The data frame is empty if no environments are found in the given envir environment.

NULL is returned when an error occurs.

Examples

# Create example of chained environments
env1 <- new.env()
with(env1, env11 <- new.env())
with(env1$env11, envx <- new.env())

# Address-name pairs of all environments defined in the workspace,
# including environments in the search path
get_env_names()  # returns a data frame with at least the following user environments:
                 # "env1", "env1$env11", "env1$env11$envx"  

# Address-name pairs of the environments defined in a given user-defined environment
get_env_names(env1)  # returns a data frame with the following user environments:
                     # "env11", "env11$envx"

# Address-name pairs of the environments defined in a given package
get_env_names(as.environment("package:stats")) # should return an empty data frame
                                               # (since the stats package does not
                                               # have any environments defined)

Get the name of an environment when the address-name lookup table has not yet been constructed

Description

Get the name of an environment when the address-name lookup table has not yet been constructed

Usage

get_environment_name(env)

= Requirement =
Copy out the part of the R help text on environment names that starts at the words "NULL is returned" and ends after "envx <- new.env())".

= Given data =
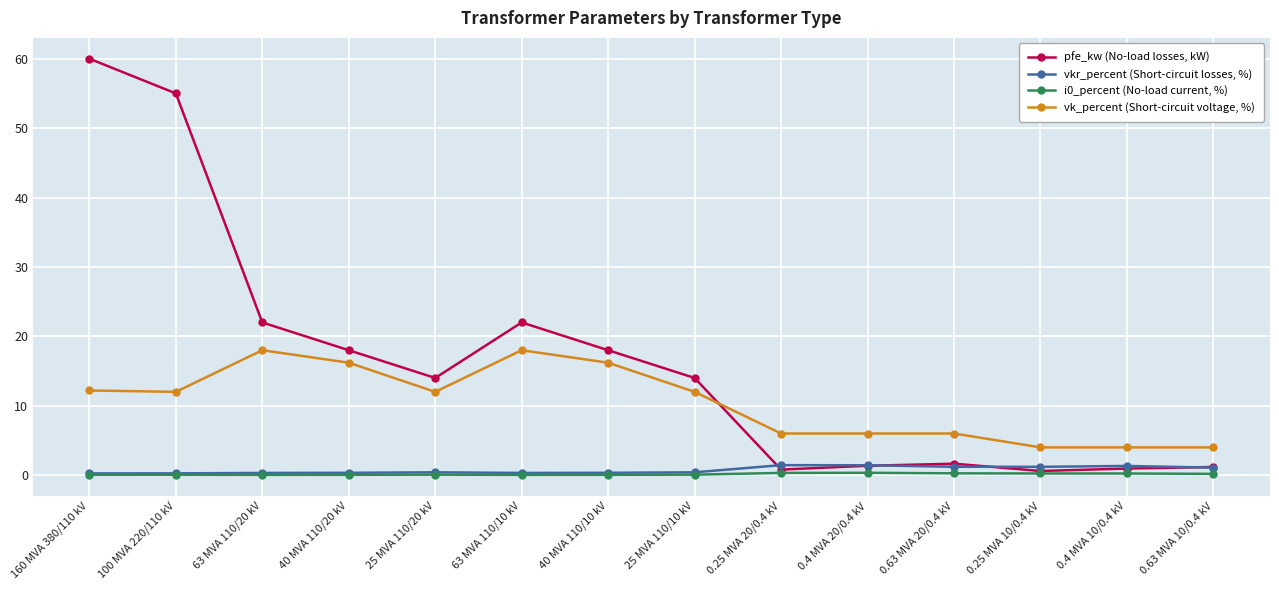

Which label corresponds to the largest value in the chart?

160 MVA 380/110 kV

= Written reply =
NULL is returned when an error occurs.

Examples

# Create example of chained environments
env1 <- new.env()
with(env1, env11 <- new.env())
with(env1$env11, envx <- new.env())